Kamis, 04 September 2014

Aku Membaca Kesepianmu

Aku tau itu bukan dirimu.
Kamu tidak sedang menjadi dirimu sendiri. Kamu hanya mengikuti peran yang diminta untuk kamu mainkan, dan kamu tidak cukup percaya diri untuk menolaknya. Kamu hanya ingin orang-orang mengakui keberadaanmu. Kamu mencoba mencari kembali perhatian yang selama ini kamu damba-dambakan dengan cara itu. Dan pada ujungnya, kamu tau itu salah.

Hingga di titik ini, saat kamu gagal memainkan peran, orang-orang memalingkan mukanya darimu. Kamu dianggap telah menyalahi aturan. kamu di tempatkan dalam keadaan yang serba tidak nyaman. Dan disaat seperti itu, kamu mencoba kembali pada dirimu yang sebenarnya. Keadaan tidak berubah. Kamu tetap dipersalahkan.

Kamu terus berjalan menggeluti waktu. Ke desa-desa, ke gunung-gunung, ke laut-laut yang belum pernah kamu kenal sebelumnya. Membawa diri bersama setengah keberanianmu. Kamu menyapa rimba, mencoba bersahabat dengannya. Mencoba mencari perlindungan barangkali suatu waktu ada binatang buas yang siap memangsamu. Mencoba bersahabat dengan karang, barangkali suatu waktu ada ombak yang siap mengombang-ambingkanmu di tengah lautan. Kamu merasa lelah. Sangat lelah. Kamu singgah ke desa, barangkali suatu waktu ada yang bersedia menjadi rumah untukmu berlindung dari panas dan hujan.
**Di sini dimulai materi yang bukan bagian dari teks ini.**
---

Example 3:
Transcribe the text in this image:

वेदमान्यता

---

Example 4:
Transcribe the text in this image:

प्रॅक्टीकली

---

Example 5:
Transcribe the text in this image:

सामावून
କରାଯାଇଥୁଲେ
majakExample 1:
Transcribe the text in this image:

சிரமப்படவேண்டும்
Di bawah pohon kekar yang menantang langit itu, kamu duduk dan menyandarkan lelahmu. Matamu terpejam, mencoba mengulang yang ada di belakang. Perlahan-lahan penyesalanmu membeku, merubah bentuknya ke dalam butiran air, merambati matamu yang sedikit terpejam. Menuruni pipimu, hingga jatuh di dadamu. Penyesalanmu sesak memenuhi dada, kemudian menjadi sesuatu yang kamu pikirkan, memenuhi isi kepalamu hingga akhirnya, karena kepala tidak sanggup menampung semua, dikeluarkan sedikit demi sedikit melalu air mata itu. Hingga jatuh kembali, di atas dadamu.
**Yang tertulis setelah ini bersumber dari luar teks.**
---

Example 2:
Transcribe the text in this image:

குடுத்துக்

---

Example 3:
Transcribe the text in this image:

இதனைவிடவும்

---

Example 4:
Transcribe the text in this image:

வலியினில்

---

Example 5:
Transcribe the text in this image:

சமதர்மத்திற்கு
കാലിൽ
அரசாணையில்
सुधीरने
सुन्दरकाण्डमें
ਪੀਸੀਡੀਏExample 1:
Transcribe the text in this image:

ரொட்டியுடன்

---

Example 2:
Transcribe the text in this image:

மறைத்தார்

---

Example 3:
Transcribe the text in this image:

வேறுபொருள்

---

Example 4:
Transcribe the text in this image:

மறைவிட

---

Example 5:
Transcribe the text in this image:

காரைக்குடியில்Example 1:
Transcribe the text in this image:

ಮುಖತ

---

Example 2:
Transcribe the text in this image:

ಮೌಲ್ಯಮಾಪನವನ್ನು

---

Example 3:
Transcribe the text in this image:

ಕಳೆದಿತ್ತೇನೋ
Kemudian kamu merasa sedikit lega, kamu membuka mata. Melihat disekitarmu dengan jelas. Rupanya airmatamu telah menyapu dengan bersih seluruh debu yang sebelumnya telah membuat kabur pandanganmu. Kamu berdiri meninggalkan pohon yang sudah mulai gerah menyanggah punggungmu. Kamu berjalan, selangkah demi selangkah. Meninggalkan, desa-desa, gunung-gunung dan laut-laut yang sudah mengajarimu bertahan hidup di dunia liar. Yang kini sudah menjadi sahabatmu. Pada akhirnya kamu harus mengucapkan selamat tinggal pada mereka. Lambaian tangan dan senyum yang mengembang mewakili rasa terima kasihmu yang amat dalam. 

Kamu berjalan, semakin menjauh. Semakin menjauh. Kamu sampai di halaman. Kamu berdiri tepat di depan pintu. Di sanalah rumahmu. Kamu telah kembali. Kamu pulang. Kamu tidak lagi kesepian.